• **Instructions to follow**: The lines to repeat are those below from the one containing "Energiespartipps" down to the one containing "Beamten stürmten daraufhin über den Platz vor", both included; reproduce them exactly and nothing else.

Saved entries
■ ■ ■ ■
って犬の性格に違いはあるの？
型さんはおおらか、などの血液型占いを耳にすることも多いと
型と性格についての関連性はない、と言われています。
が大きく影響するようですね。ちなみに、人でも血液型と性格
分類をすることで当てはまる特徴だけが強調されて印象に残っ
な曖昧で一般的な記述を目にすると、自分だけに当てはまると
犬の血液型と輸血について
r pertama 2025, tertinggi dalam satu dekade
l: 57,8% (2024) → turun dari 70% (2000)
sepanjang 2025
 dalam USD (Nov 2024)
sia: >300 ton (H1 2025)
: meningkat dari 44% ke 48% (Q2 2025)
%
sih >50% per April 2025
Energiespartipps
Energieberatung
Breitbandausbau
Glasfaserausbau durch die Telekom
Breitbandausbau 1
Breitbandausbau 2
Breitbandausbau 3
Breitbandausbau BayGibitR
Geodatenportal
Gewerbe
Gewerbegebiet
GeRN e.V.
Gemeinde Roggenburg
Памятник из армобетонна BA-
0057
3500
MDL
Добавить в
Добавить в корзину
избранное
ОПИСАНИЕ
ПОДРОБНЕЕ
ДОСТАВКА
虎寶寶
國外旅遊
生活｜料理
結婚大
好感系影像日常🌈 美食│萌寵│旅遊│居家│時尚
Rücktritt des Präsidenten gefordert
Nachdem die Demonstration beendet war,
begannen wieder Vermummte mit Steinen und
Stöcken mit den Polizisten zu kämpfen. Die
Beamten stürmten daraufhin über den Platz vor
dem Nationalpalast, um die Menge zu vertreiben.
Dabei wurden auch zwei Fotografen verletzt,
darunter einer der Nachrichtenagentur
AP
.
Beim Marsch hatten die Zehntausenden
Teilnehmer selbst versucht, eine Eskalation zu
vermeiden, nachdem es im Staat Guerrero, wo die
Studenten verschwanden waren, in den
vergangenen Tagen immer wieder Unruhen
■ ■ ■ ■
• **Output**:
Energiespartipps
Energieberatung
Breitbandausbau
Glasfaserausbau durch die Telekom
Breitbandausbau 1
Breitbandausbau 2
Breitbandausbau 3
Breitbandausbau BayGibitR
Geodatenportal
Gewerbe
Gewerbegebiet
GeRN e.V.
Gemeinde Roggenburg
Памятник из армобетонна BA-
0057
3500
MDL
Добавить в
Добавить в корзину
избранное
ОПИСАНИЕ
ПОДРОБНЕЕ
ДОСТАВКА
虎寶寶
國外旅遊
生活｜料理
結婚大
好感系影像日常🌈 美食│萌寵│旅遊│居家│時尚
Rücktritt des Präsidenten gefordert
Nachdem die Demonstration beendet war,
begannen wieder Vermummte mit Steinen und
Stöcken mit den Polizisten zu kämpfen. Die
Beamten stürmten daraufhin über den Platz vor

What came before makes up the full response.